- **DESCRIPTION DE LA TÂCHE**:
Répondez aux questions suivantes à partir du texte sur les manquements de LFS envers le fonds WEIF :
1. À quelle date les transactions sur le fonds WEIF ont-elles été suspendues ?
2. Quel ratio de titres non cotés le portefeuille de WEIF ne devait-il pas dépasser ?
3. À quelle date l'article « Illiquid Love » du Financial Times a-t-il paru ?

- **EXTRAIT DU DOCUMENT**:
------------

La FCA confirme que LFS a failli en tant qu’ACD de WEIF, en étant incapable de gérer la liquidité du portefeuille entre le 31 juillet 2018 et le 3 juin 2019, date de la suspension des transactions sur le fonds.
Le long document (83 pages) décrit par le menu les méthodes successives utilisées pour gérer la liquidité de WEIF dès 2017, quand les premières alertes sont apparues, leur caractère inopérant, le fait que LFS n’ait pas été assez ferme avec WEIF.
La manière dont WIM a géré les participations en actions non cotées de sociétés est un grand moment : pour ne pas dépasser le ratio de titres non cotés dans le portefeuille de WEIF (10%), WIM a demandé aux sociétés dont le fonds était actionnaire de se coter rapidement en bourse (celle de Guernesey).
Cotation de pure complaisance, puisqu’il n’y avait quasiment aucune transaction sur les titres. Ce qui n’a pas empêché LFS de reclassifier les titres dans la poche d’actifs cotés et de les estimer à leur juste valeur, totalement déconnectée de la réalité.
Tout ceci me rappelle la cotation directe de La Perla sur le marché Euronext Growth le 6 septembre 2019.
Des fonds gérés par H2O AM étaient actionnaires (à hauteur de 9,5% du total à l’époque) de cette société contrôlée par Tennor Holding (source).
Les side-pockets ont hérité de cette participation en octobre 2020. Depuis, la société a périclité et a été mise sous administration judiciaire en Italie.
La parution de l’article de Robert Smith et Cynthia O’Murchu (« Illiquid Love« ), les journalistes du Financial Times, avait eu lieu le 17 juin 2019.
La cotation directe d’une toute petite partie du capital (sans augmentation de capital) de La Perla était tombée à pic pour les ratios des fonds H2O AM, comme étaient tombées à pic celles des sociétés jusque là non cotées dont WEIF était actionnaire.
La FCA estime que LFS a enfreint deux de ses principes :
Principle 2 :
A firm must conduct its business with due skill, care and diligence.Principle 6 :
A firm must pay due regard to the interests of its customers and treat them fairly.
Le principe numéro 2 a été enfreint par l’incapacité de LFS à gérer la liquidité du fonds WEIF.
Le principe numéro 6 a été enfreint car la mauvaise gestion de la liquidité du fonds WEIF par LFS a pénalisé les actionnaires du fonds qui n’ont pas pu vendre avant la suspension des transactions sur le fonds le 3 juin 2019.
La FCA fait les mêmes griefs à WIM et à Neil Woodford dans son Warning Notice Statement, très court (2 pages, source).

------------

Entrées tirées d'une collection
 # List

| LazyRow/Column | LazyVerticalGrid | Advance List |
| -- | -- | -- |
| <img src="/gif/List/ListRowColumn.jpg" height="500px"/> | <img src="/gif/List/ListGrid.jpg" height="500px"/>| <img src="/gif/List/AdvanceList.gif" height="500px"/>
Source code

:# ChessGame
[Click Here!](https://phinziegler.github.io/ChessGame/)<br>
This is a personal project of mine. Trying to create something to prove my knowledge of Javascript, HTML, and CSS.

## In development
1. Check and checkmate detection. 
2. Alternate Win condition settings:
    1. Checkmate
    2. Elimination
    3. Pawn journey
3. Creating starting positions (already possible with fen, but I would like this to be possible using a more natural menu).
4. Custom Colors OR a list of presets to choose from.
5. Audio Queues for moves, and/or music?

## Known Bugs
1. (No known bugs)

------------

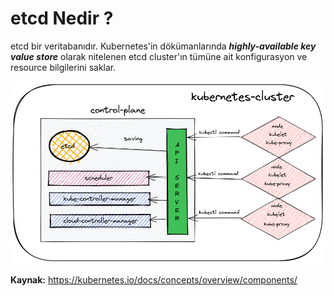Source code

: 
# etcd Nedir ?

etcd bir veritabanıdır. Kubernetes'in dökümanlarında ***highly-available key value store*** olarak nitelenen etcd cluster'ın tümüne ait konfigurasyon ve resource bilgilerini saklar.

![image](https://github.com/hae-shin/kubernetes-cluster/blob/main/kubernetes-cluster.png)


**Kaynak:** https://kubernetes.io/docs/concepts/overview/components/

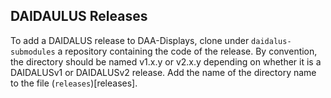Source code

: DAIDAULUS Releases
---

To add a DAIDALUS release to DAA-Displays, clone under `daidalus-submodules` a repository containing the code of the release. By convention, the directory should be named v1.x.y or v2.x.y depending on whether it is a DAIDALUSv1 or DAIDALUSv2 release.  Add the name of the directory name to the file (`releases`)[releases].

------------

- **RÉPONSE CI-DESSOUS**:
1. Le 3 juin 2019.
2. 10 %.
3. Le 17 juin 2019.